>>>>>

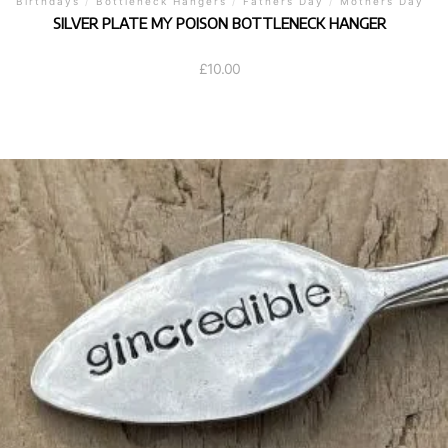
Birthdays
/
Bottleneck Hangers
/
Fathers Day
/
Mothers Day
SILVER PLATE MY POISON BOTTLENECK HANGER
£
10.00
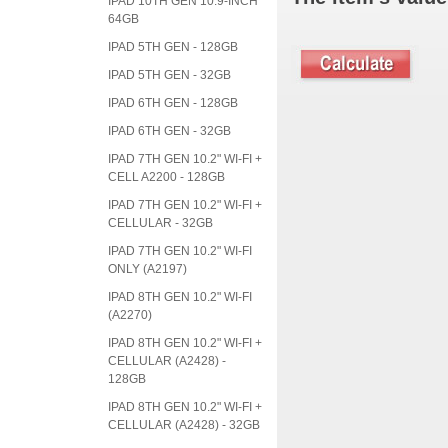
IPAD 10TH GEN 10.9-INCH
64GB
IPAD 5TH GEN - 128GB
IPAD 5TH GEN - 32GB
IPAD 6TH GEN - 128GB
IPAD 6TH GEN - 32GB
IPAD 7TH GEN 10.2" WI-FI +
CELL A2200 - 128GB
IPAD 7TH GEN 10.2" WI-FI +
CELLULAR - 32GB
IPAD 7TH GEN 10.2" WI-FI
ONLY (A2197)
IPAD 8TH GEN 10.2" WI-FI
(A2270)
IPAD 8TH GEN 10.2" WI-FI +
CELLULAR (A2428) -
128GB
IPAD 8TH GEN 10.2" WI-FI +
CELLULAR (A2428) - 32GB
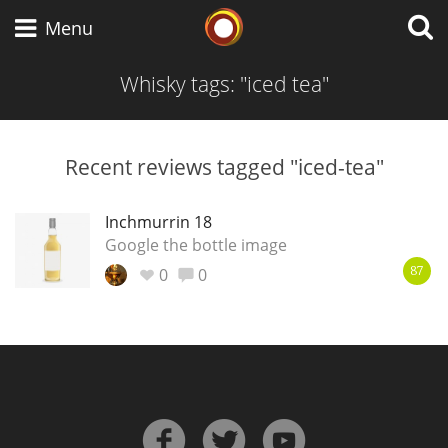
Whisky Connosr
Menu
Whisky tags: "iced tea"
Types of whisky
Recent reviews tagged "iced-tea"
Scotch Whisky
Inchmurrin 18
Google the bottle image
0
0
87
Japanese Whisky
American Whiskey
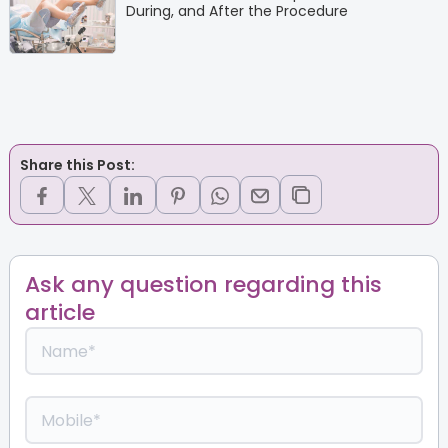
During, and After the Procedure
Share this Post:
Ask any question regarding this
article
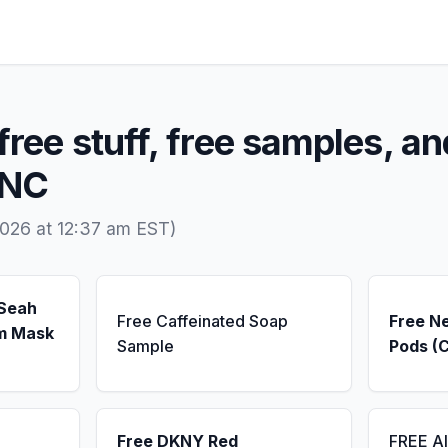
free stuff, free samples, an
 NC
026 at 12:37 am EST)
 Seah
Free Caffeinated Soap
Free N
m Mask
Sample
Pods (
Free DKNY Red
FREE A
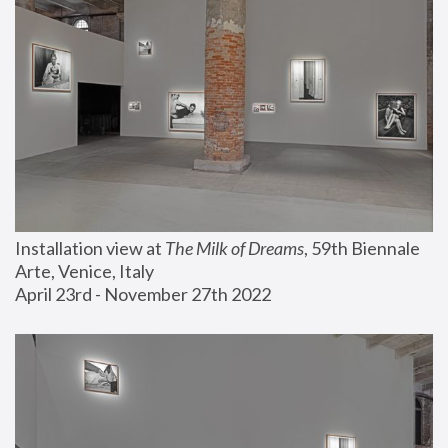
Installation view at 
The Milk of Dreams
, 59th Biennale 
Arte, Venice, Italy
April 23rd - November 27th 2022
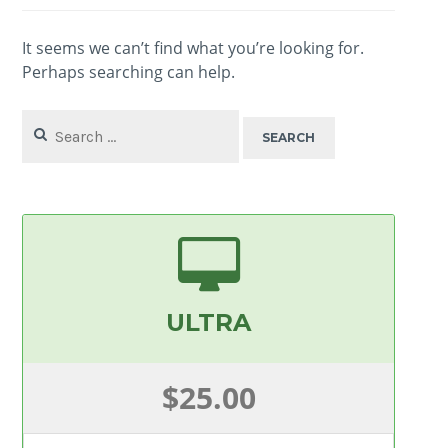
It seems we can’t find what you’re looking for.
Perhaps searching can help.
Search
for:
ULTRA
$25.00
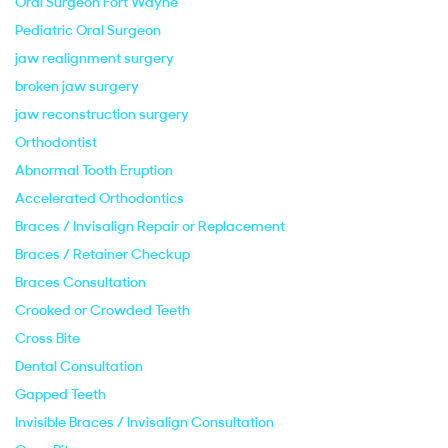
Oral Surgeon Fort Wayne
Pediatric Oral Surgeon
jaw realignment surgery
broken jaw surgery
jaw reconstruction surgery
Orthodontist
Abnormal Tooth Eruption
Accelerated Orthodontics
Braces / Invisalign Repair or Replacement
Braces / Retainer Checkup
Braces Consultation
Crooked or Crowded Teeth
Cross Bite
Dental Consultation
Gapped Teeth
Invisible Braces / Invisalign Consultation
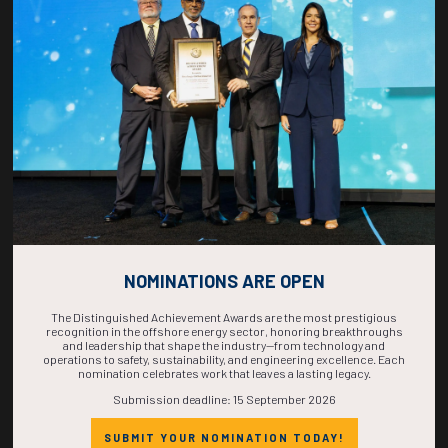
COUNTDOWN
COMPLETE! THE
TIME IS NOW!
NOMINATIONS ARE OPEN
The Distinguished Achievement Awards are the most prestigious
recognition in the offshore energy sector, honoring breakthroughs
and leadership that shape the industry—from technology and
operations to safety, sustainability, and engineering excellence. Each
nomination celebrates work that leaves a lasting legacy.
Submission deadline: 15 September 2026
SUBMIT YOUR NOMINATION TODAY!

<<<<<

Requirement = Return the text read from each image in the data above, line for line and with no changes, and leave the images themselves out of your answer.

Task solution =
Birthdays
/
Bottleneck Hangers
/
Fathers Day
/
Mothers Day
SILVER PLATE MY POISON BOTTLENECK HANGER
£
10.00
IPAD 10TH GEN 10.9-INCH
64GB
IPAD 5TH GEN - 128GB
IPAD 5TH GEN - 32GB
IPAD 6TH GEN - 128GB
IPAD 6TH GEN - 32GB
IPAD 7TH GEN 10.2" WI-FI +
CELL A2200 - 128GB
IPAD 7TH GEN 10.2" WI-FI +
CELLULAR - 32GB
IPAD 7TH GEN 10.2" WI-FI
ONLY (A2197)
IPAD 8TH GEN 10.2" WI-FI
(A2270)
IPAD 8TH GEN 10.2" WI-FI +
CELLULAR (A2428) -
128GB
IPAD 8TH GEN 10.2" WI-FI +
CELLULAR (A2428) - 32GB
Whisky Connosr
Menu
Whisky tags: "iced tea"
Types of whisky
Recent reviews tagged "iced-tea"
Scotch Whisky
Inchmurrin 18
Google the bottle image
0
0
87
Japanese Whisky
American Whiskey
During, and After the Procedure
Share this Post:
Ask any question regarding this
article
free stuff, free samples, an
 NC
026 at 12:37 am EST)
 Seah
Free Caffeinated Soap
Free N
m Mask
Sample
Pods (
Free DKNY Red
FREE A
Installation view at 
The Milk of Dreams
, 59th Biennale 
Arte, Venice, Italy
April 23rd - November 27th 2022
It seems we can’t find what you’re looking for.
Perhaps searching can help.
Search
for:
ULTRA
$25.00
Oral Surgeon Fort Wayne
Pediatric Oral Surgeon
jaw realignment surgery
broken jaw surgery
jaw reconstruction surgery
Orthodontist
Abnormal Tooth Eruption
Accelerated Orthodontics
Braces / Invisalign Repair or Replacement
Braces / Retainer Checkup
Braces Consultation
Crooked or Crowded Teeth
Cross Bite
Dental Consultation
Gapped Teeth
Invisible Braces / Invisalign Consultation
COUNTDOWN
COMPLETE! THE
TIME IS NOW!
NOMINATIONS ARE OPEN
The Distinguished Achievement Awards are the most prestigious
recognition in the offshore energy sector, honoring breakthroughs
and leadership that shape the industry—from technology and
operations to safety, sustainability, and engineering excellence. Each
nomination celebrates work that leaves a lasting legacy.
Submission deadline: 15 September 2026
SUBMIT YOUR NOMINATION TODAY!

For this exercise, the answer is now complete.